From the segmented-electrode text below, copy the part starting with "Conductor wires that" and going on through "the terminals 135.".

__Extract provided__:
- - - - -

The segmented electrodes 130 may vary in size and shape. In some embodiments, the segmented electrodes 130 are all of the same size, shape, diameter, width or area or any combination thereof. In some embodiments, the segmented electrodes 130 of each circumferential set (or even all segmented electrodes disposed on the lead 100) may be identical in size and shape.
Each set of segmented electrodes 130 may be disposed around the circumference of the lead body 110 to form a substantially cylindrical shape around the lead body 110. The spacing between individual electrodes of a given set of the segmented electrodes may be the same, or different from, the spacing between individual electrodes of another set of segmented electrodes on the lead 100. In at least some embodiments, equal spaces, gaps or cutouts are disposed between each segmented electrode 130 around the circumference of the lead body 110. In other embodiments, the spaces, gaps or cutouts between the segmented electrodes 130 may differ in size or shape. In other embodiments, the spaces, gaps, or cutouts between segmented electrodes 130 may be uniform for a particular set of the segmented electrodes 130, or for all sets of the segmented electrodes 130. The sets of segmented electrodes 130 may be positioned in irregular or regular intervals along a length the lead body 110.
Conductor wires that attach to the ring electrodes 120 or segmented electrodes 130 extend along the lead body 110. These conductor wires may extend through the material of the lead 100 or along one or more lumens defined by the lead 100, or both. The conductor wires couple the electrodes 120, 130 to the terminals 135.

- - - - -

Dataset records
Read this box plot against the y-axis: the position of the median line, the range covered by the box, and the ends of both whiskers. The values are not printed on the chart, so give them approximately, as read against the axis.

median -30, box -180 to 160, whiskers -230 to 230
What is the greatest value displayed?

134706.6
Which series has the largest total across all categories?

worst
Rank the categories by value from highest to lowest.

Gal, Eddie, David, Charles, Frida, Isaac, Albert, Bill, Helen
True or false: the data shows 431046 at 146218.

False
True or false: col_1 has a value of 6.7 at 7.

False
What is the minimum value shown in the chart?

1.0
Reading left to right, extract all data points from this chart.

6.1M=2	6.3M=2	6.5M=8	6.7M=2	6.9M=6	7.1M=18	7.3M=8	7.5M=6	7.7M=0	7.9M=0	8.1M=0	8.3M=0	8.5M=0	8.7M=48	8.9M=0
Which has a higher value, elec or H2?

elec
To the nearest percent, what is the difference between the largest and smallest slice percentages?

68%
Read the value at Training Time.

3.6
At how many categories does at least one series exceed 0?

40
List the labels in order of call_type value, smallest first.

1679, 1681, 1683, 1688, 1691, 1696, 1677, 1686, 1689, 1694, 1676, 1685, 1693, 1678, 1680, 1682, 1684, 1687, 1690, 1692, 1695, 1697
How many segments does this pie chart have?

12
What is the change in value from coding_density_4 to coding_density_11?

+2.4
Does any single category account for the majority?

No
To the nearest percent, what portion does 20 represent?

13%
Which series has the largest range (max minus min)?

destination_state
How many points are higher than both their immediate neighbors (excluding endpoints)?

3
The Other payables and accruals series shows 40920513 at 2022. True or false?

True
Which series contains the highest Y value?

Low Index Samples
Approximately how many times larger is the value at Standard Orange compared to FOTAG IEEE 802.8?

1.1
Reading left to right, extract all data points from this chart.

- - - - -

__Result__:
Conductor wires that attach to the ring electrodes 120 or segmented electrodes 130 extend along the lead body 110. These conductor wires may extend through the material of the lead 100 or along one or more lumens defined by the lead 100, or both. The conductor wires couple the electrodes 120, 130 to the terminals 135.